● **REQUIRED ACTION**: Copy out all of the records below, swapping "measuring cylinder" for "graduated cylinder" wherever it appears and changing nothing else. Leave the pictures out.

[[ SUPPLIED ENTRIES, beginning ]]

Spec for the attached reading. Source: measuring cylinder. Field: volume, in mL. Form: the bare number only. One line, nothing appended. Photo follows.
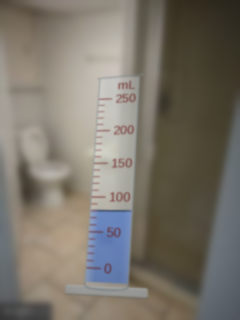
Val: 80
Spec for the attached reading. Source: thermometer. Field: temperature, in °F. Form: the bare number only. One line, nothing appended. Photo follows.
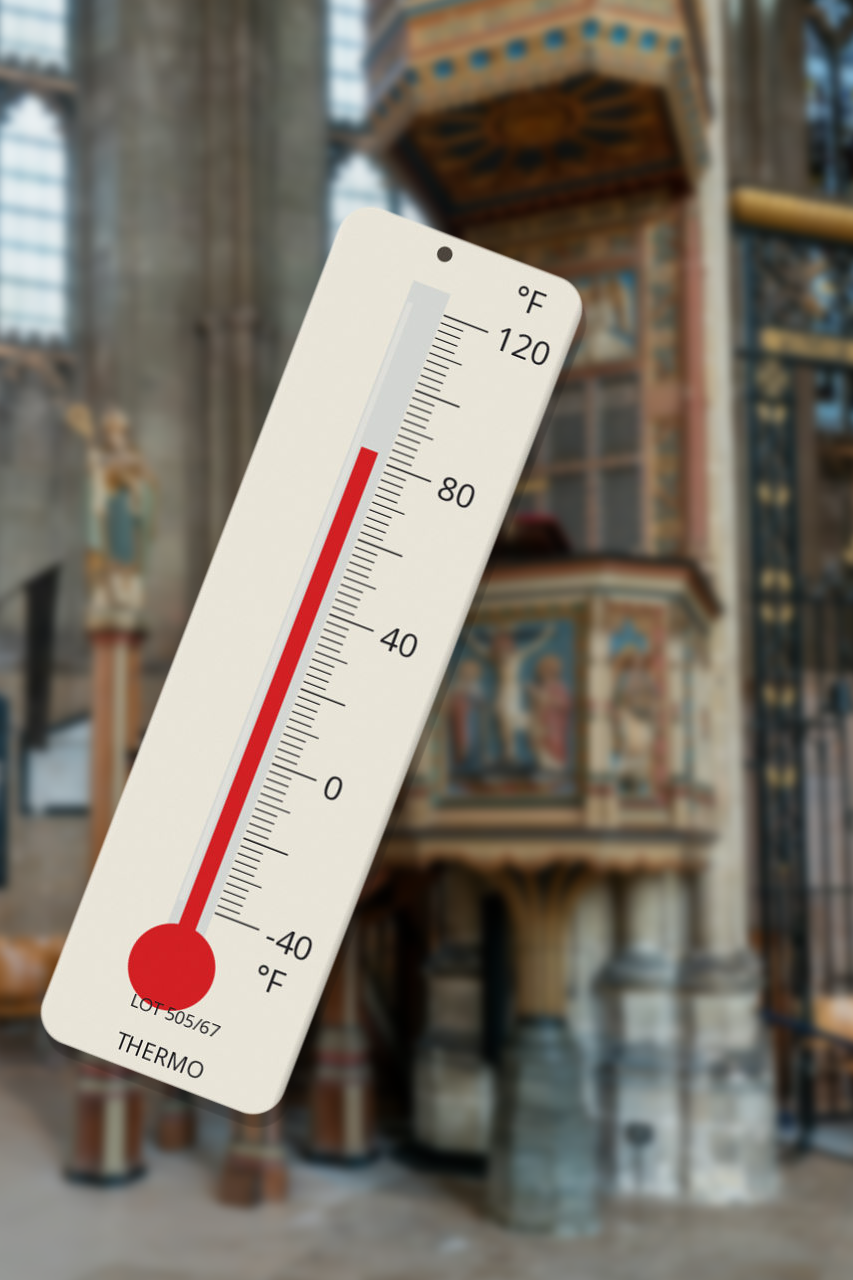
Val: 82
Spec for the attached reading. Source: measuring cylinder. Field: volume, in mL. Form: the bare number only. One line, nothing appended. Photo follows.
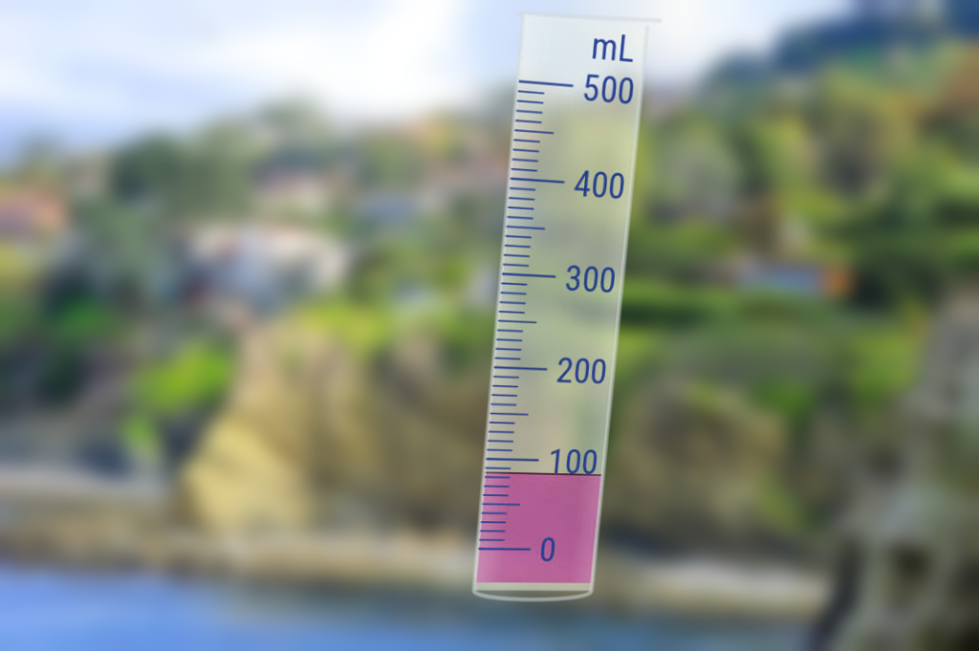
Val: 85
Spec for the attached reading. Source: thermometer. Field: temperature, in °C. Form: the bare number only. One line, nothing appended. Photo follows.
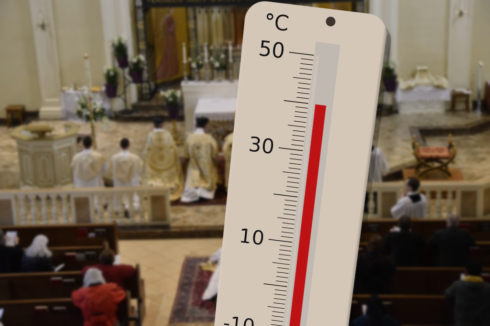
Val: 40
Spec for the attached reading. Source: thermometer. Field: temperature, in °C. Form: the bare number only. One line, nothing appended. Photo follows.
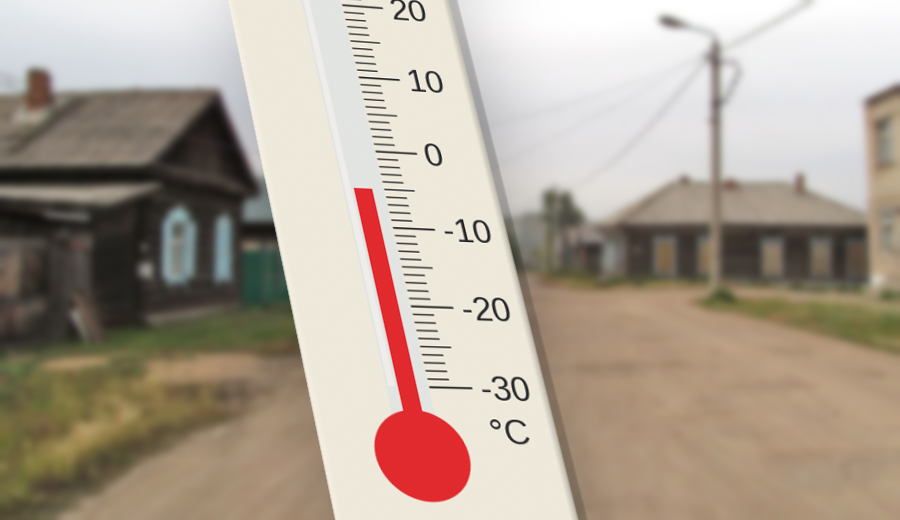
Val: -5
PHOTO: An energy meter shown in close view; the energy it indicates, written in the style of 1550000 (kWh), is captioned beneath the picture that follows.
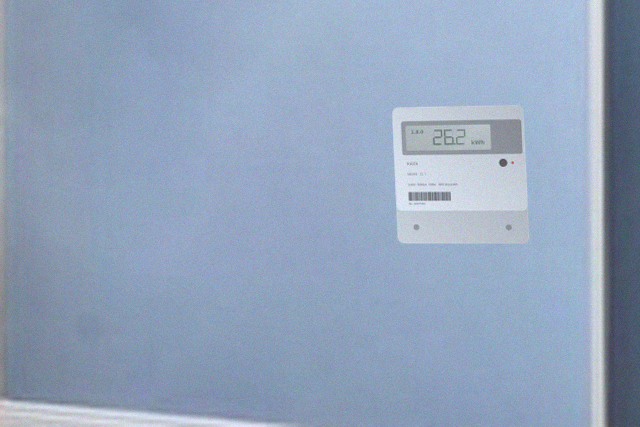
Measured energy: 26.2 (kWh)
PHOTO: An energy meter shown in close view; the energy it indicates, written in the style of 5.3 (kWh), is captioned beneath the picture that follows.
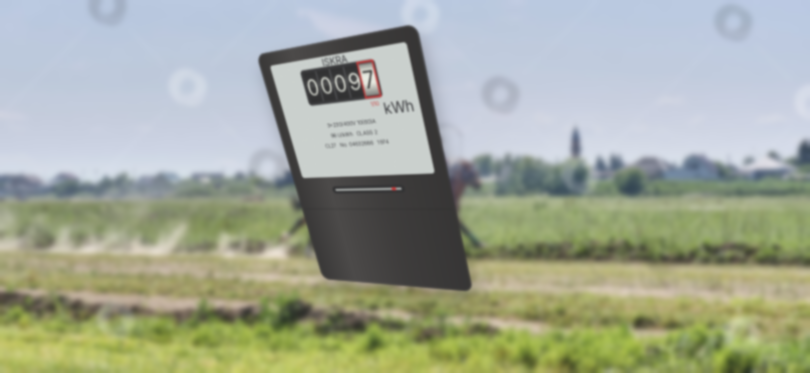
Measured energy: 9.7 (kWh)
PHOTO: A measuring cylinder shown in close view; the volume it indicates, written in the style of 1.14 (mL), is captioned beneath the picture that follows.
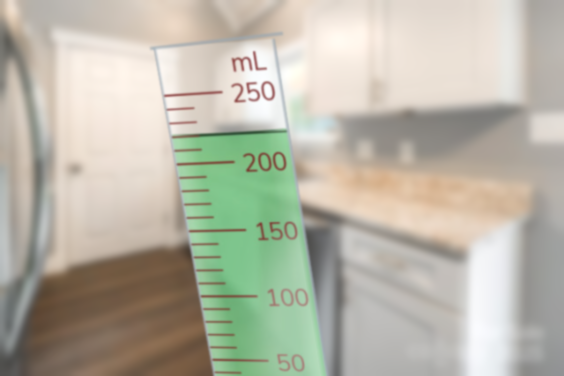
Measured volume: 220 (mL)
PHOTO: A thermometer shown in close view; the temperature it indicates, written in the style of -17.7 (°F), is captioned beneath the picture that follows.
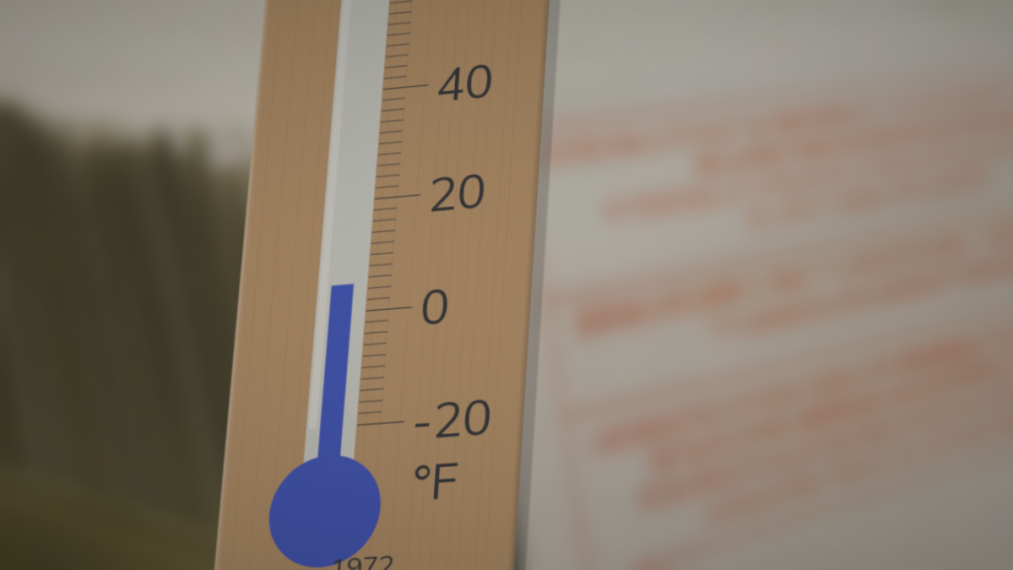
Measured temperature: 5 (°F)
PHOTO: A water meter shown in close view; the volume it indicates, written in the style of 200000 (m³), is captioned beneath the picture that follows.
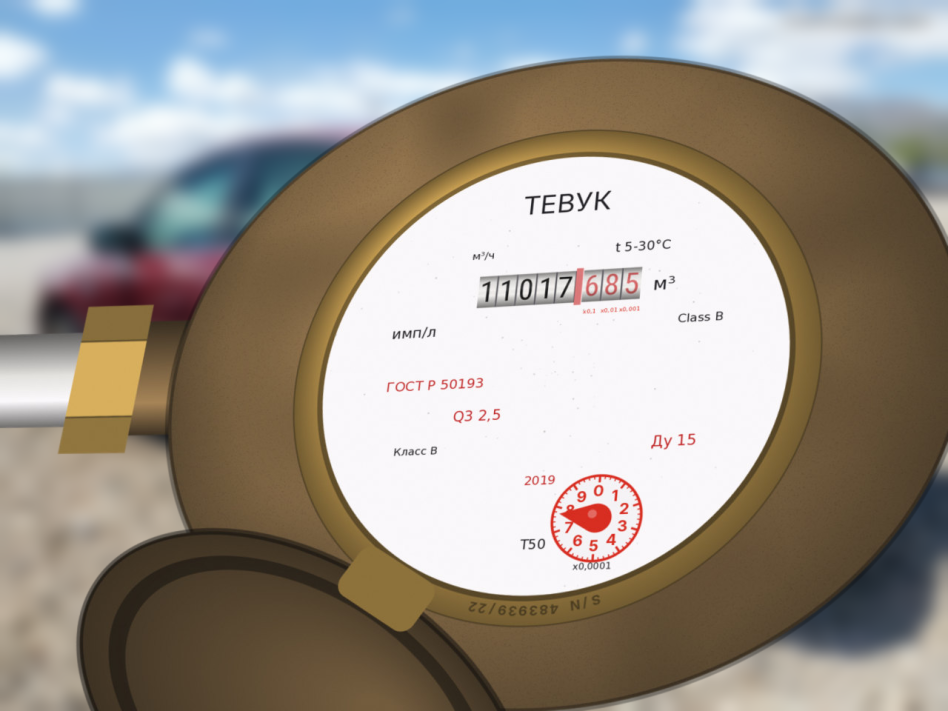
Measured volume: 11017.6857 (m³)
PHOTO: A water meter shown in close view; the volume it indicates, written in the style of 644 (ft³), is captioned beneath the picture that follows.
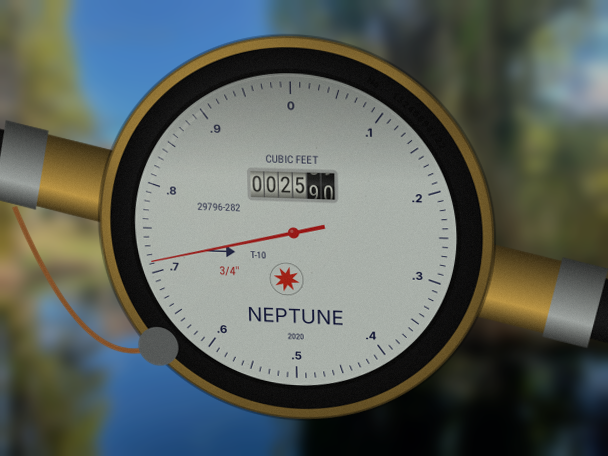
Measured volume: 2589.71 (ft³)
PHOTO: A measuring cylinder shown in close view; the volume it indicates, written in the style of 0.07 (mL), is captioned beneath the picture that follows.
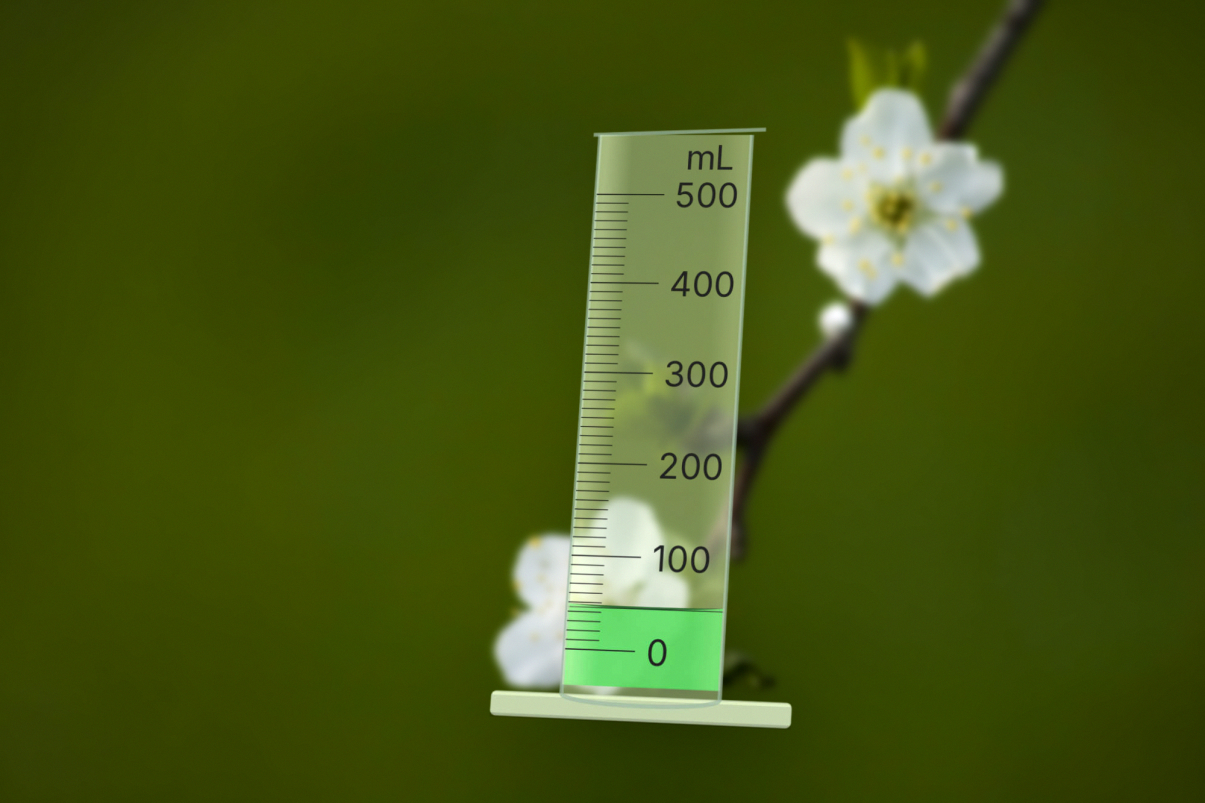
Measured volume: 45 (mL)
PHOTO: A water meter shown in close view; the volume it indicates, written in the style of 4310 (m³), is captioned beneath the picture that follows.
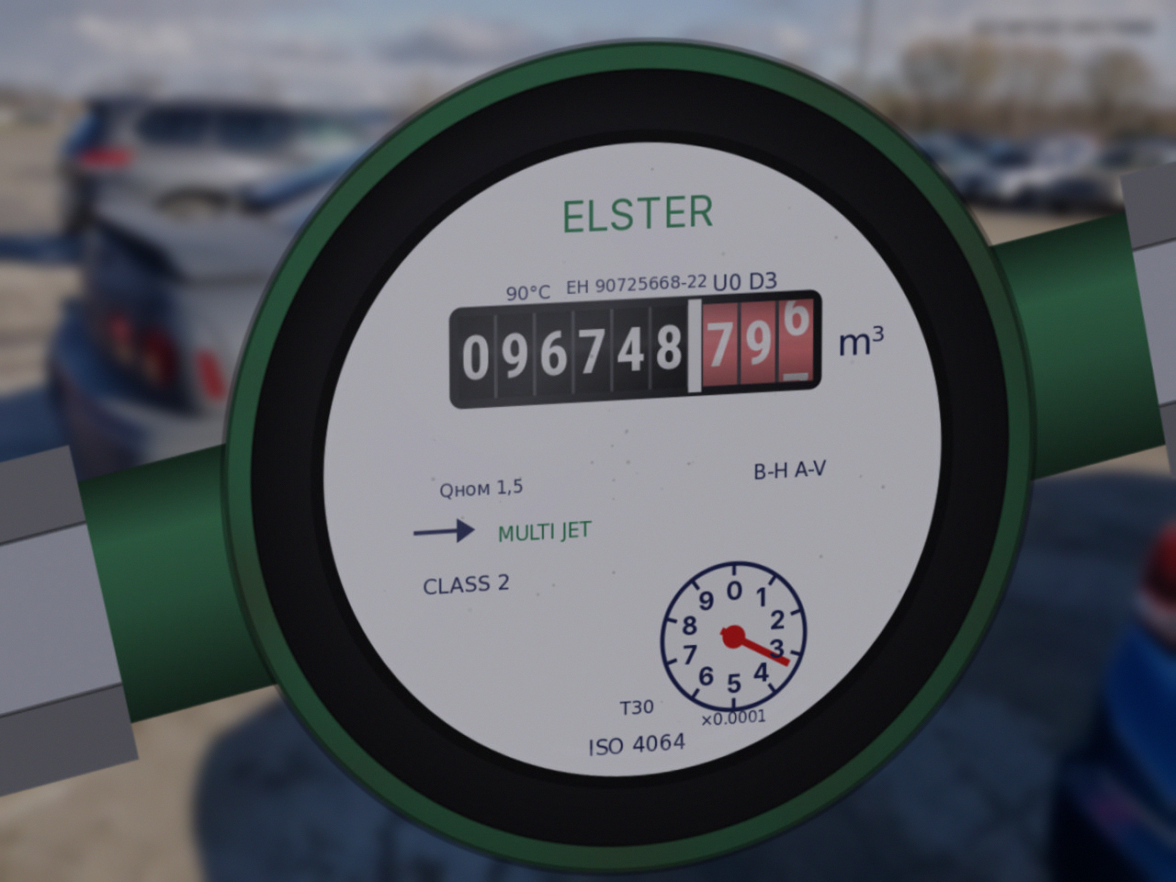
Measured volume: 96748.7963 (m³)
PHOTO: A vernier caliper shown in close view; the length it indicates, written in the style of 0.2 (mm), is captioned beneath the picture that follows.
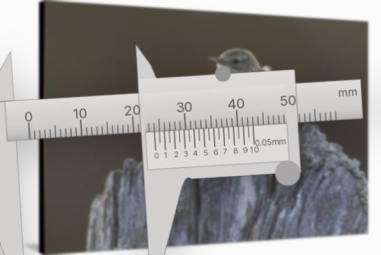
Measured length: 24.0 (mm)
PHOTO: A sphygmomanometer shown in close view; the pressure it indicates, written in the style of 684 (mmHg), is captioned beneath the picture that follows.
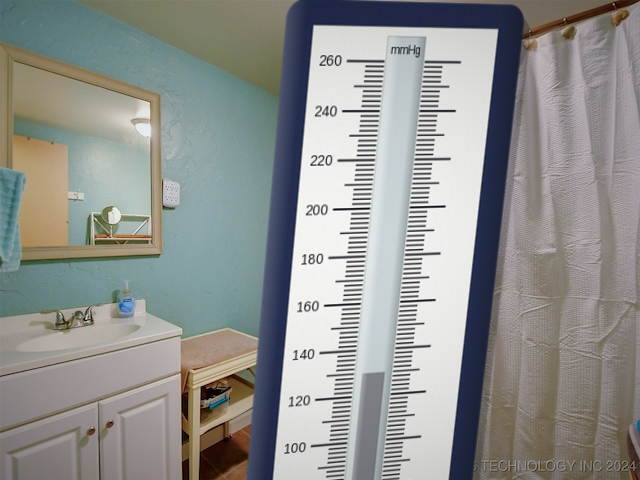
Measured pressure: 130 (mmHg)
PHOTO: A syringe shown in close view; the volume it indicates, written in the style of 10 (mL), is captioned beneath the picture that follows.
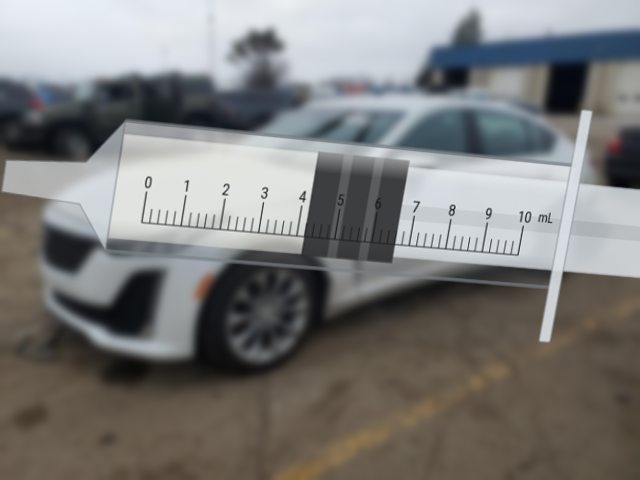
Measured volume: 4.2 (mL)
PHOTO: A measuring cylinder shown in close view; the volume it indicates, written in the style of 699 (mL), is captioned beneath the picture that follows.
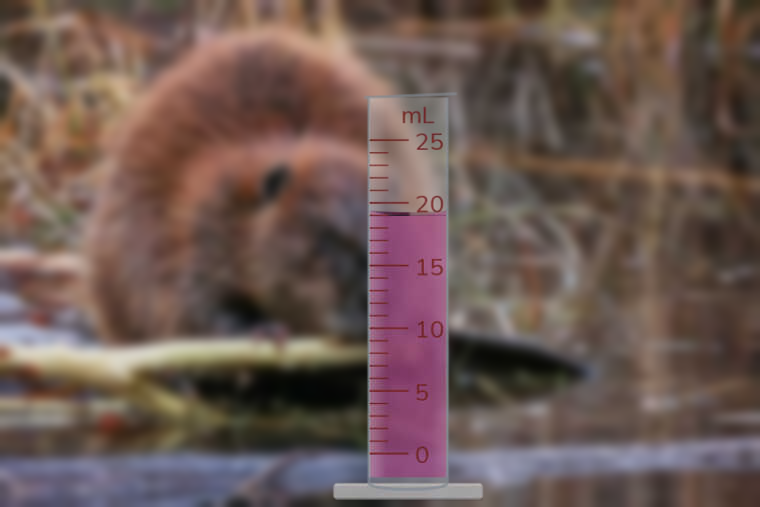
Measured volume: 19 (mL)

[[ SUPPLIED ENTRIES, end ]]

● **TASK SOLUTION**:
Spec for the attached reading. Source: graduated cylinder. Field: volume, in mL. Form: the bare number only. One line, nothing appended. Photo follows.
Val: 80
Spec for the attached reading. Source: thermometer. Field: temperature, in °F. Form: the bare number only. One line, nothing appended. Photo follows.
Val: 82
Spec for the attached reading. Source: graduated cylinder. Field: volume, in mL. Form: the bare number only. One line, nothing appended. Photo follows.
Val: 85
Spec for the attached reading. Source: thermometer. Field: temperature, in °C. Form: the bare number only. One line, nothing appended. Photo follows.
Val: 40
Spec for the attached reading. Source: thermometer. Field: temperature, in °C. Form: the bare number only. One line, nothing appended. Photo follows.
Val: -5
PHOTO: An energy meter shown in close view; the energy it indicates, written in the style of 1550000 (kWh), is captioned beneath the picture that follows.
Measured energy: 26.2 (kWh)
PHOTO: An energy meter shown in close view; the energy it indicates, written in the style of 5.3 (kWh), is captioned beneath the picture that follows.
Measured energy: 9.7 (kWh)
PHOTO: A graduated cylinder shown in close view; the volume it indicates, written in the style of 1.14 (mL), is captioned beneath the picture that follows.
Measured volume: 220 (mL)
PHOTO: A thermometer shown in close view; the temperature it indicates, written in the style of -17.7 (°F), is captioned beneath the picture that follows.
Measured temperature: 5 (°F)
PHOTO: A water meter shown in close view; the volume it indicates, written in the style of 200000 (m³), is captioned beneath the picture that follows.
Measured volume: 11017.6857 (m³)
PHOTO: A water meter shown in close view; the volume it indicates, written in the style of 644 (ft³), is captioned beneath the picture that follows.
Measured volume: 2589.71 (ft³)
PHOTO: A graduated cylinder shown in close view; the volume it indicates, written in the style of 0.07 (mL), is captioned beneath the picture that follows.
Measured volume: 45 (mL)
PHOTO: A water meter shown in close view; the volume it indicates, written in the style of 4310 (m³), is captioned beneath the picture that follows.
Measured volume: 96748.7963 (m³)
PHOTO: A vernier caliper shown in close view; the length it indicates, written in the style of 0.2 (mm), is captioned beneath the picture that follows.
Measured length: 24.0 (mm)
PHOTO: A sphygmomanometer shown in close view; the pressure it indicates, written in the style of 684 (mmHg), is captioned beneath the picture that follows.
Measured pressure: 130 (mmHg)
PHOTO: A syringe shown in close view; the volume it indicates, written in the style of 10 (mL), is captioned beneath the picture that follows.
Measured volume: 4.2 (mL)
PHOTO: A graduated cylinder shown in close view; the volume it indicates, written in the style of 699 (mL), is captioned beneath the picture that follows.
Measured volume: 19 (mL)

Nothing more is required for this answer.